Killaloe barra farm on environmental pollution charges
Shire waterways

The Killaloe barramundi farm on Captain Cook Highway just north of Port Douglas is being prosecuted by the State Government Environment and Science Department (DESI) for allegedly operating without the proper environmental licence and polluting nearby creeks on five separate occasions.
Lawyers for DESI told Cairns Magistrates Court this week the company was not approved to farm barramundi at the former prawn farm between September 2022 and March 2023.
Footage taken by DESI inspectors of overflow from ponds allegedly running into Muddy Creek and Packers Creek was played in the court.
DESI has accused farm owners MainStream Aquaculture of adding copper sulfate to the water, a chemical commonly used to control algal blooms.
And, when the farm was ordered to stop the discharge flowing into the creeks, the practice carried on, DESI alleges.
The company is facing charges of carrying out an environmentally relevant activity without authority, unlawfully depositing a prescribed substance in local waterways, and failing to comply with a directions notice.

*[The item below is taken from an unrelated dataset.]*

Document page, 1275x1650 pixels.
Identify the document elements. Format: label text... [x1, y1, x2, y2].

MainStream chief executive Boris Musa has also been charged with failing to ensure a corporation complies with the Environmental Protection Act.
Mr Musa has pleaded not guilty to all charges both he and the company are facing.
The court heard prawn and barramundi farms need different environmental approvals, and Mainstream began stocking the ponds with barramundi before the correct ones were in place - and then the barramundi licence application was rejected by DESI.
Mainstream’s lawyer disputed the DESI water samples, saying they may have been taken in the incorrect location.
Originally a small family venture, Mainstream identified the farm for acquisition in 2018 when it sought to expand into fillet-sized saltwater barramundi.
Mainstream currently runs three farms in North Queensland, with two others near Innisfail.
In November 2024 the Killaloe fish farm apologised to surrounding residents for a stench wafting towards Port Douglas, saying it was working hard to fix the issue while investing in equipment to prevent it happening again.
Mr Musa said at the time the smell was the result of a mass fish die-off and algae developing in a pond.
“It’s not as simple as us draining the pond,’’ Mr Musa said at the time.
“If we were able to drain the pond, the odour would have dissipated but clearly we don’t want to be releasing that water into the environment so it has been a process of treating the pond,” he said.